Google wants to help you moderate your phone usage. The company started with Digital Wellbeing, which is similar to Apple’s Screentime, but the focus continues to evolve. Its latest experimental apps just might keep you off your phone so that you can focus on the world. But they’re so weird you might uninstall them instead.
Put Your Phone in An Envelope
First up on the list is Envelope, an app released in partnership with Special Projects. Right now, it’s exclusive to the Pixel 3a, and that’s because of how the concept works. You’ll print one of two envelops and seal your phone inside.
On the outside of the envelope is either a printed dialer or camera controls. The back of the camera envelope features cutouts for your camera and flash—hence the limitation to a single phone.
The idea is that you can still use your phone for either phone calls or taking photos and videos, but everything else is “locked away.” If you can’t take another minute without Slack or Facebook, you break the envelope seal and unlock the app. It’ll let you know how long you’ve gone without your phone.
Bubble Wrap On Your Screen

Activity Bubble takes a simpler approach. It’s essentially a live wallpaper that adds a new bubble to the home page Every time you unlock your phone. The longer you use your phone, the larger the bubble grows. Use your phone enough, and it’ll start to look like bubble wrap on your screen. But, of course, pressing the bubbles won’t burst them. They’ll only grow larger until you lock the phone. Since it’s effectively a simple live wallpaper, it isn’t limited to just the Pixel 3a.
A Stopwatch Built to Increase Your Anxiety

If bubbles aren’t enough to make you throw your phone at the wall, Google’s last entry, dubbed Screen Stopwatch, should do the trick. The idea is similar to the Activity Bubble; only instead of bubbles on your screen, you’ll see a stopwatch timer.

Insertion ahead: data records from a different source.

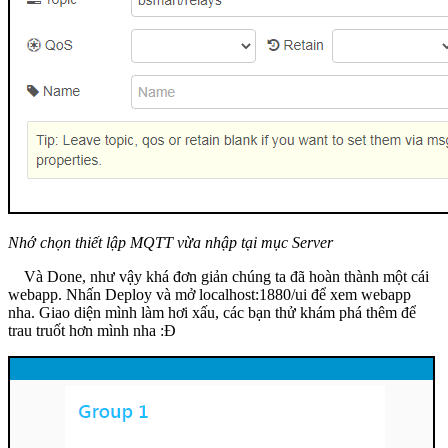
Nhớ chọn thiết lập MQTT vừa nhập tại mục Server
Và Done, như vậy khá đơn giản chúng ta đã hoàn thành một cái
webapp. Nhấn Deploy và mở localhost:1880/ui để xem webapp
nha. Giao diện mình làm hơi xấu, các bạn thử khám phá thêm để
trau truốt hơn mình nha :Đ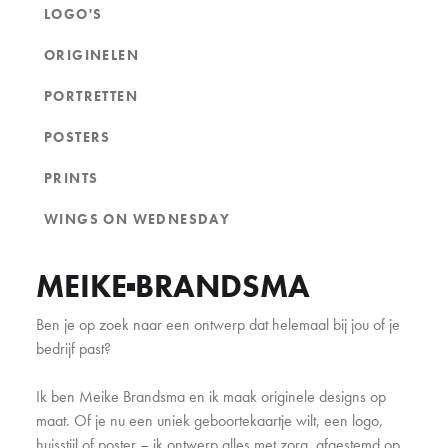
LOGO'S
ORIGINELEN
PORTRETTEN
POSTERS
PRINTS
WINGS ON WEDNESDAY
MEIKE
BRANDSMA
Ben je op zoek naar een ontwerp dat helemaal bij jou of je
bedrijf past?
Ik ben Meike Brandsma en ik maak originele designs op
maat. Of je nu een uniek geboortekaartje wilt, een logo,
huisstijl of poster – ik ontwerp alles met zorg, afgestemd op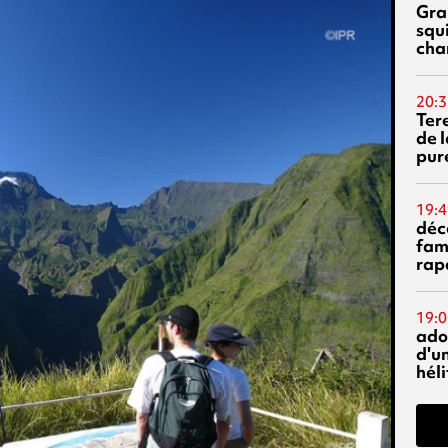
Gra
squ
cha
20:3
Ter
de l
pur
19:4
déc
fam
rap
19:0
ado
d'un
hél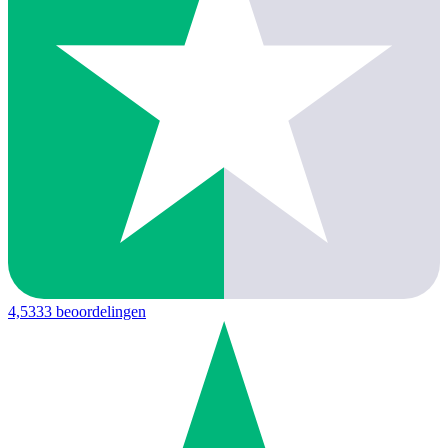
4,5
333 beoordelingen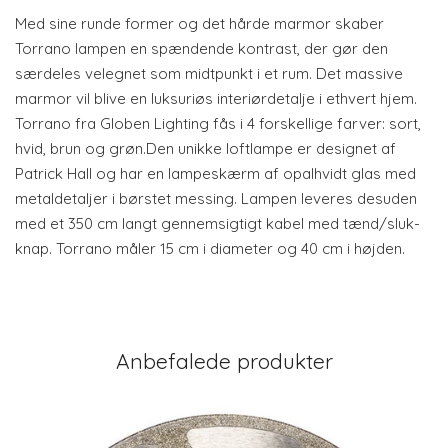
Med sine runde former og det hårde marmor skaber
Torrano lampen en spændende kontrast, der gør den
særdeles velegnet som midtpunkt i et rum. Det massive
marmor vil blive en luksuriøs interiørdetalje i ethvert hjem.
Torrano fra Globen Lighting fås i 4 forskellige farver: sort,
hvid, brun og grøn.Den unikke loftlampe er designet af
Patrick Hall og har en lampeskærm af opalhvidt glas med
metaldetaljer i børstet messing. Lampen leveres desuden
med et 350 cm langt gennemsigtigt kabel med tænd/sluk-
knap. Torrano måler 15 cm i diameter og 40 cm i højden.
Anbefalede produkter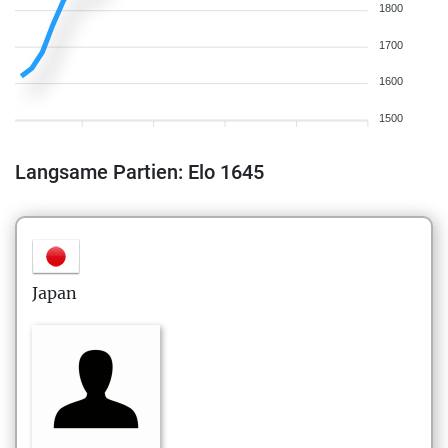
1800
1700
1600
1500
Langsame Partien: Elo 1645
Japan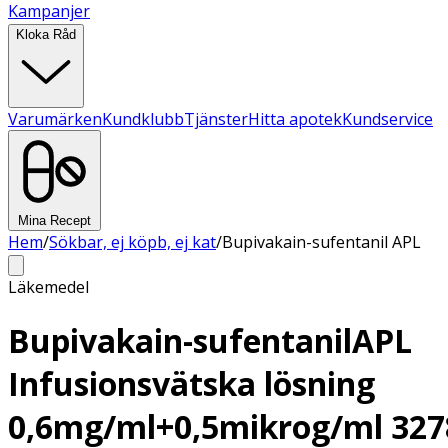
Kampanjer
Kloka Råd
Varumärken
Kundklubb
Tjänster
Hitta apotek
Kundservice
Mina Recept
Hem
/
Sökbar, ej köpb, ej kat
/
Bupivakain-sufentanil APL
Läkemedel
Bupivakain-sufentanilAPL
Infusionsvätska lösning
0,6mg/ml+0,5mikrog/ml 327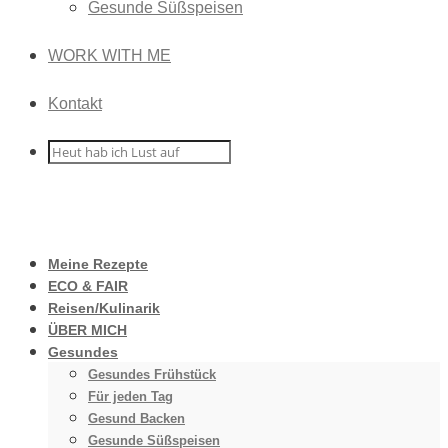
Gesunde Süßspeisen
WORK WITH ME
Kontakt
Meine Rezepte
ECO & FAIR
Reisen/Kulinarik
ÜBER MICH
Gesundes
Gesundes Frühstück
Für jeden Tag
Gesund Backen
Gesunde Süßspeisen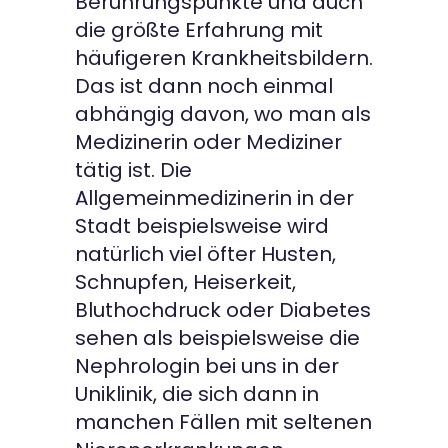
Berührungspunkte und auch
die größte Erfahrung mit
häufigeren Krankheitsbildern.
Das ist dann noch einmal
abhängig davon, wo man als
Medizinerin oder Mediziner
tätig ist. Die
Allgemeinmedizinerin in der
Stadt beispielsweise wird
natürlich viel öfter Husten,
Schnupfen, Heiserkeit,
Bluthochdruck oder Diabetes
sehen als beispielsweise die
Nephrologin bei uns in der
Uniklinik, die sich dann in
manchen Fällen mit seltenen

Every time you unlock your phone, it starts counting up and doesn’t stop until you lock it.
It’s like a death clock, but for phone usage. And while it’s incredibly simple, we have a feeling that a counting timer thrust in your face will make you want to put the phone down. And maybe never return.
While Google’s efforts to help curb screen addiction are laudable, we’re not sure about how successful this attempt will be. Screentime apps are only effective if you keep them installed, actively use them, and do something with the results (namely, put your phone down more).
Envelope seems so annoying you won’t keep using it. Activity Bubble doesn’t feel like a strong enough effort to change behavior, and Screen Stopwatch feels like overkill.
But progress starts somewhere, and if you want to cut back the time you spend with your face in a phone, these apps are worth a shot.